The remuneration section of the Transurban annual report is an eyeopener. The very first paragraph states the following:
Toll road concessions are an asset class characterised by defensive, predictable cash flows, which grow over the life of long dated concession agreements. There is high upfront capital expenditure during the construction phase of a project, which shifts to a low cost, high margin cash generative business for the remainder of the concession life. The investment proposition for high quality toll road assets lies in providing investors with access to long dated, predictable, growing cash flows generated by the assets over the life of the concessions.

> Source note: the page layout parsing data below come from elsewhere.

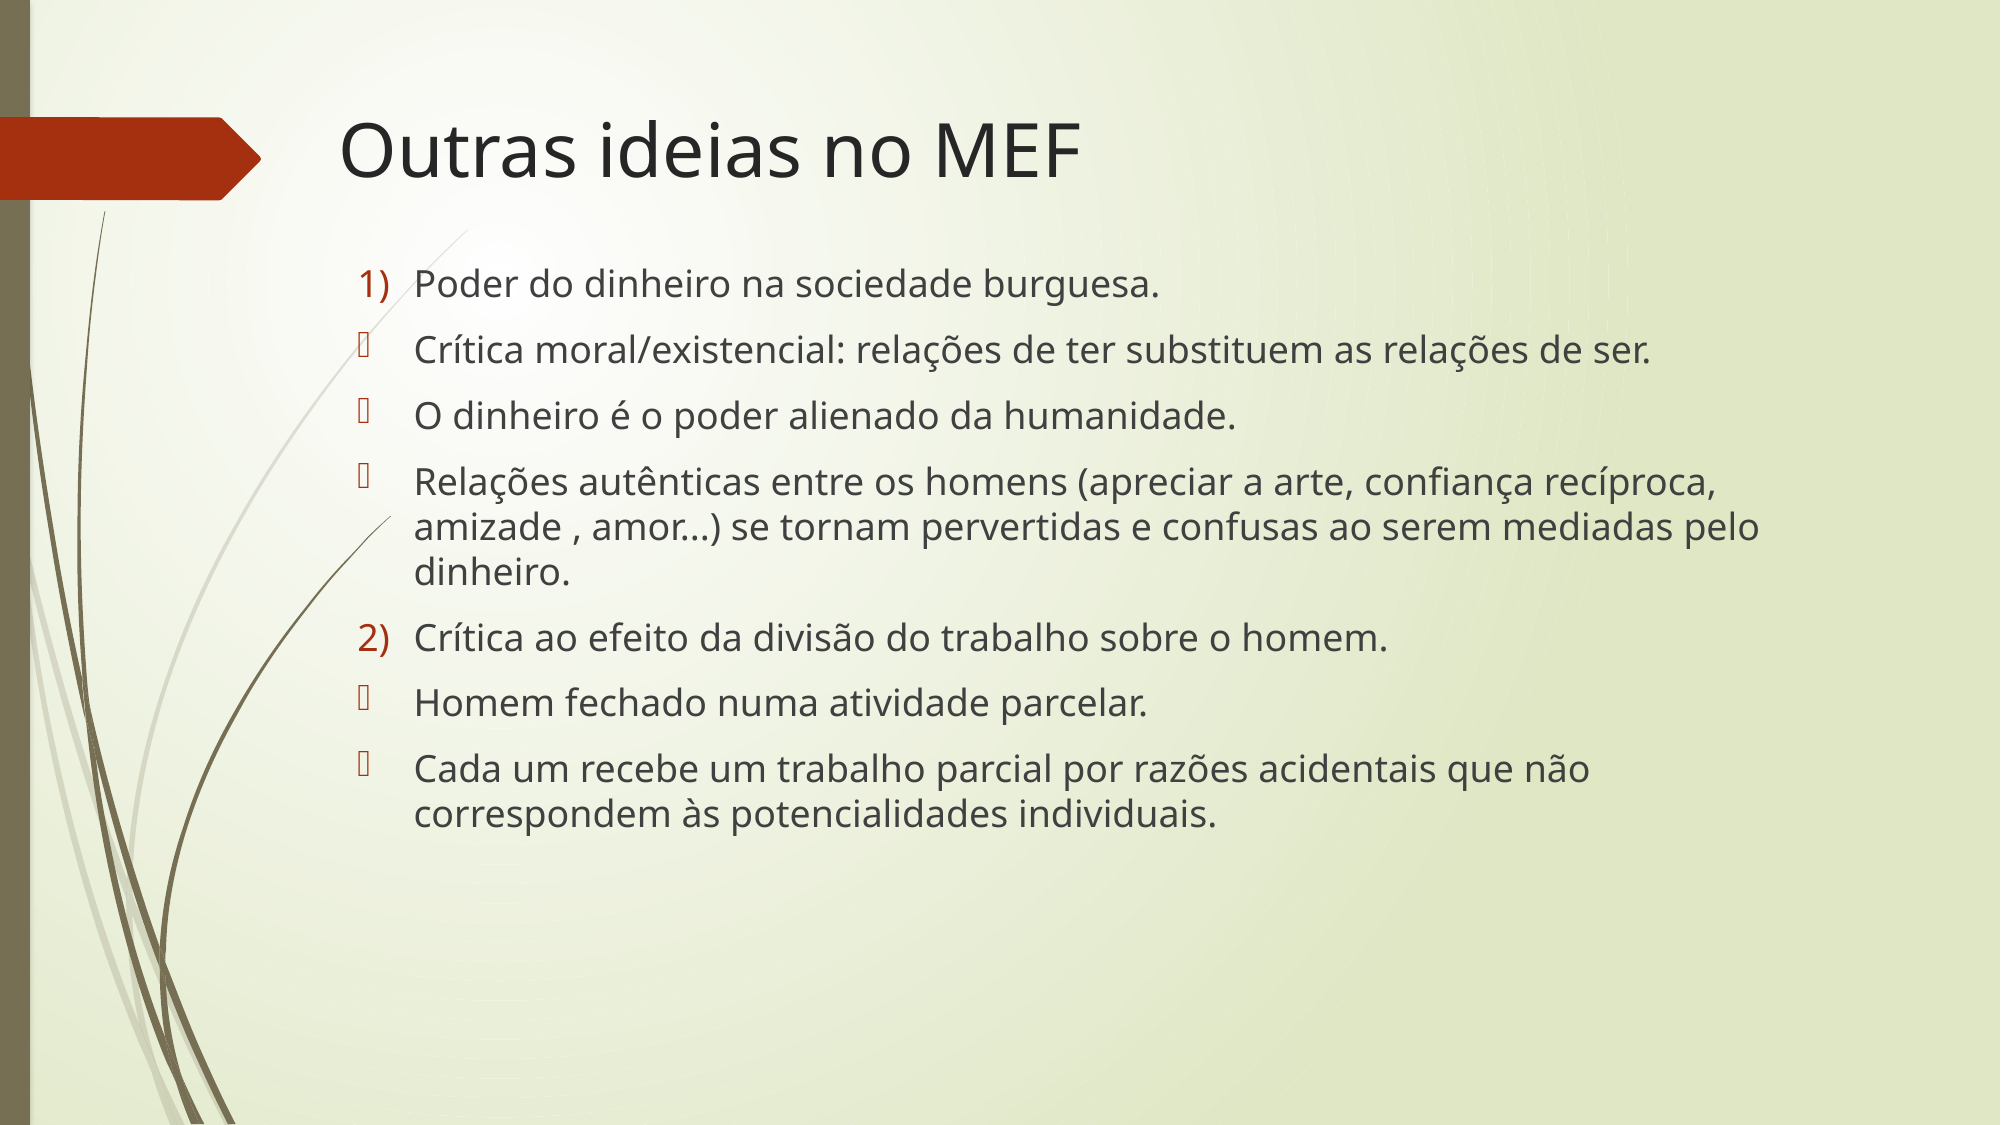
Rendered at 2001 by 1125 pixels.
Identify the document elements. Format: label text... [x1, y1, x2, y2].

list Poder do dinheiro na sociedade burguesa. Crítica moral/existencial: relações de ter substituem as relações de ser. O dinheiro é o poder alienado da humanidade. Relações autênticas entre os homens (apreciar a arte, confiança recíproca, amizade , amor...) se tornam pervertidas e confusas ao serem mediadas pelo dinheiro. Crítica ao efeito da divisão do trabalho sobre o homem. Homem fechado numa atividade parcelar. Cada um recebe um trabalho parcial por razões acidentais que não correspondem às potencialidades individuais. [342, 252, 1805, 873]
title Outras ideias no MEF [323, 95, 1786, 306]
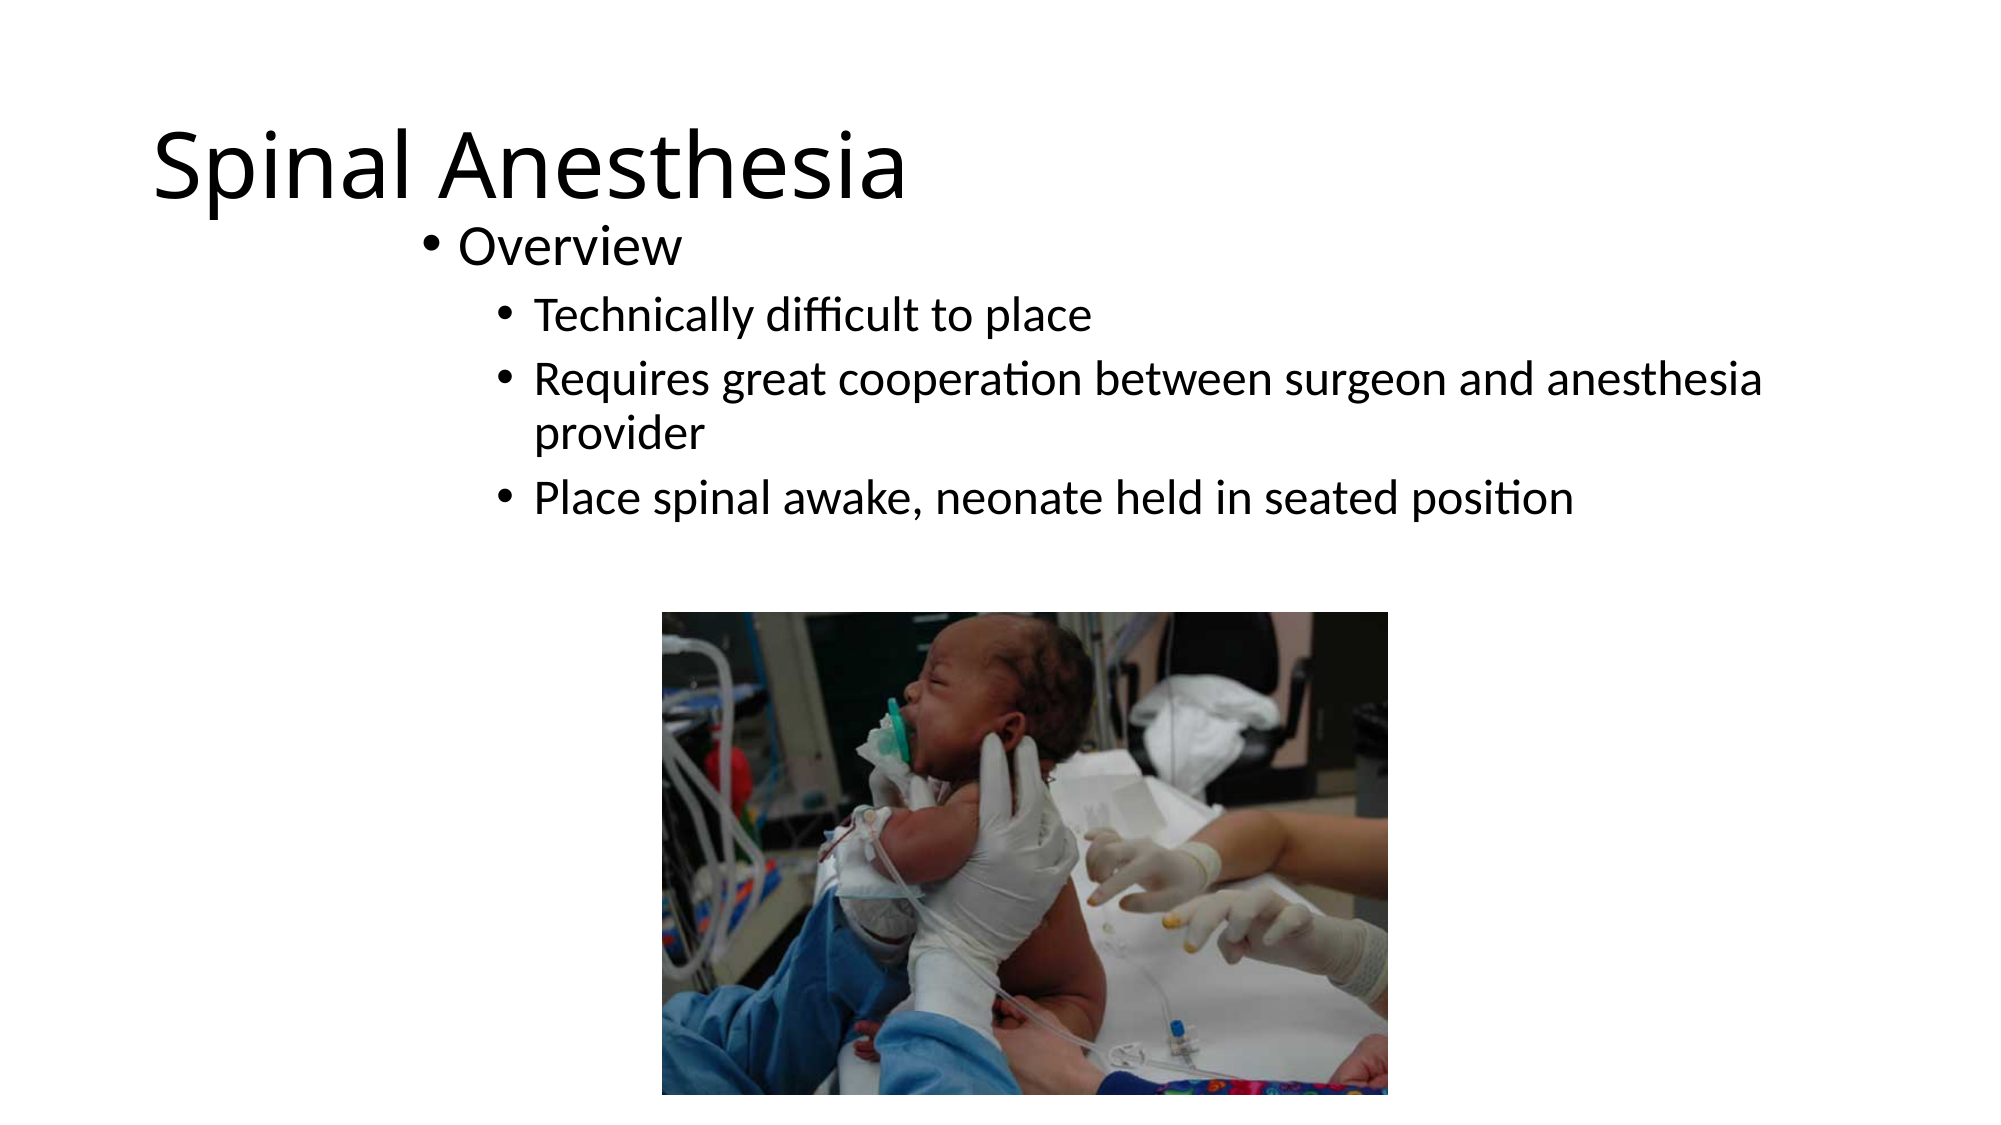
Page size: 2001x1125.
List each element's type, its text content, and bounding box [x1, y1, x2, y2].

picture [662, 612, 1388, 1095]
title Spinal Anesthesia [137, 59, 1863, 278]
list Overview Technically difficult to place Requires great cooperation between surgeon and anesthesia provider Place spinal awake, neonate held in seated position [406, 207, 1869, 828]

Doesn’t seem too complicated, does it? Yet Transurban CEO Chris Lynch received a package totalling $6.02m last financial year. Six million bucks for running a few toll roads.

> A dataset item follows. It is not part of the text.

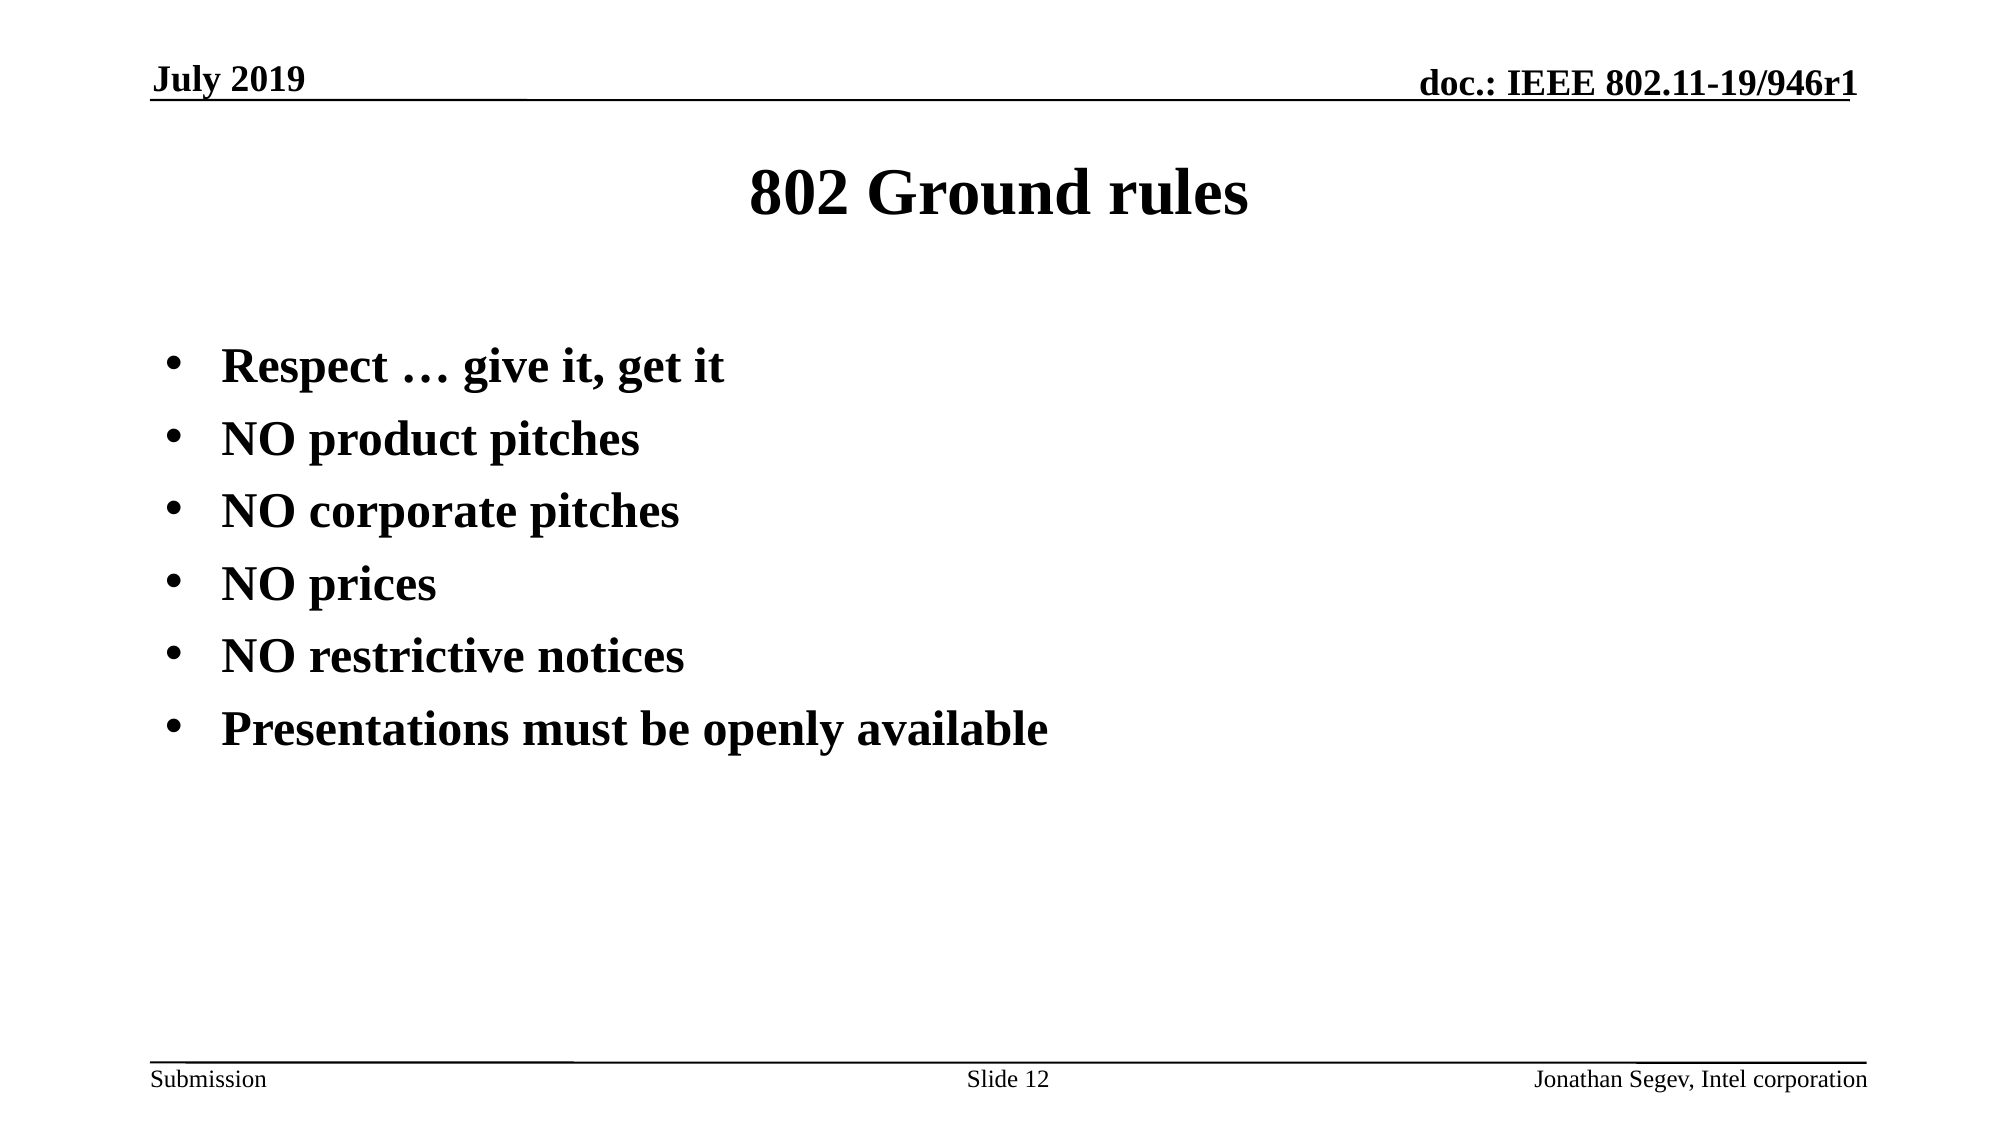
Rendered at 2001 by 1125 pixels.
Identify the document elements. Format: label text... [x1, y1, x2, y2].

list Respect … give it, get it NO product pitches NO corporate pitches NO prices NO restrictive notices Presentations must be openly available [149, 324, 1850, 1000]
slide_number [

No doubt he’s a very capable executive and he may even be worth this sort of money in a different organisation, but Transurban doesn’t need a high flying CEO. It just needs someone to collect the tolls, make a few sensible capital expenditure decisions and hand the cash over to securityholders.
In the name of ‘good corporate governance’, the group is seeking securityholder approval for the long-term incentive proportion of Lynch’s package for 2011. However, ‘in the event that security holders do not approve the proposed grant, a cash payment equivalent to the remuneration value of the LTI awards will be made to Mr Lynch’. The emphasis is mine. Seriously, why bother?